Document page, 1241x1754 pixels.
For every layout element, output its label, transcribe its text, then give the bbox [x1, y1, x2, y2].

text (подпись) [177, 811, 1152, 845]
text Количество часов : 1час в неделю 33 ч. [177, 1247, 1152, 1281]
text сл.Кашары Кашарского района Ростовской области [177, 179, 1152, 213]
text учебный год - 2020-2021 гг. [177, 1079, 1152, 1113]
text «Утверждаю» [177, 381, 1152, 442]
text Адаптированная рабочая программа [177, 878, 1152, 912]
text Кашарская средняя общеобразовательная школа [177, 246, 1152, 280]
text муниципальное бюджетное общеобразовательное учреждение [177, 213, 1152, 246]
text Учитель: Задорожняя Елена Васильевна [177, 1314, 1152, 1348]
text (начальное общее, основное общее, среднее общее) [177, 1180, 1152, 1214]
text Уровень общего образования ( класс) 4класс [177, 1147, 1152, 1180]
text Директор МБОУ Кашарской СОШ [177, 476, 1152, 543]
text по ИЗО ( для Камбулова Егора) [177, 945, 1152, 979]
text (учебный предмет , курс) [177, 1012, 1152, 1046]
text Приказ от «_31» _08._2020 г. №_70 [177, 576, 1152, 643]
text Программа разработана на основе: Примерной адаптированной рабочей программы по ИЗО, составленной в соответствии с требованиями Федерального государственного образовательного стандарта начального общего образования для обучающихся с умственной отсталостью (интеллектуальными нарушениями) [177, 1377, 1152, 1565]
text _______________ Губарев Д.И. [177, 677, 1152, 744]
—————
**What the task asks:** Give each line of the records above again, unchanged.

**Answer section:**
Document page, 1241x1754 pixels.
For every layout element, output its label, transcribe its text, then give the bbox [x1, y1, x2, y2].

text (подпись) [177, 811, 1152, 845]
text Количество часов : 1час в неделю 33 ч. [177, 1247, 1152, 1281]
text сл.Кашары Кашарского района Ростовской области [177, 179, 1152, 213]
text учебный год - 2020-2021 гг. [177, 1079, 1152, 1113]
text «Утверждаю» [177, 381, 1152, 442]
text Адаптированная рабочая программа [177, 878, 1152, 912]
text Кашарская средняя общеобразовательная школа [177, 246, 1152, 280]
text муниципальное бюджетное общеобразовательное учреждение [177, 213, 1152, 246]
text Учитель: Задорожняя Елена Васильевна [177, 1314, 1152, 1348]
text (начальное общее, основное общее, среднее общее) [177, 1180, 1152, 1214]
text Уровень общего образования ( класс) 4класс [177, 1147, 1152, 1180]
text Директор МБОУ Кашарской СОШ [177, 476, 1152, 543]
text по ИЗО ( для Камбулова Егора) [177, 945, 1152, 979]
text (учебный предмет , курс) [177, 1012, 1152, 1046]
text Приказ от «_31» _08._2020 г. №_70 [177, 576, 1152, 643]
text Программа разработана на основе: Примерной адаптированной рабочей программы по ИЗО, составленной в соответствии с требованиями Федерального государственного образовательного стандарта начального общего образования для обучающихся с умственной отсталостью (интеллектуальными нарушениями) [177, 1377, 1152, 1565]
text _______________ Губарев Д.И. [177, 677, 1152, 744]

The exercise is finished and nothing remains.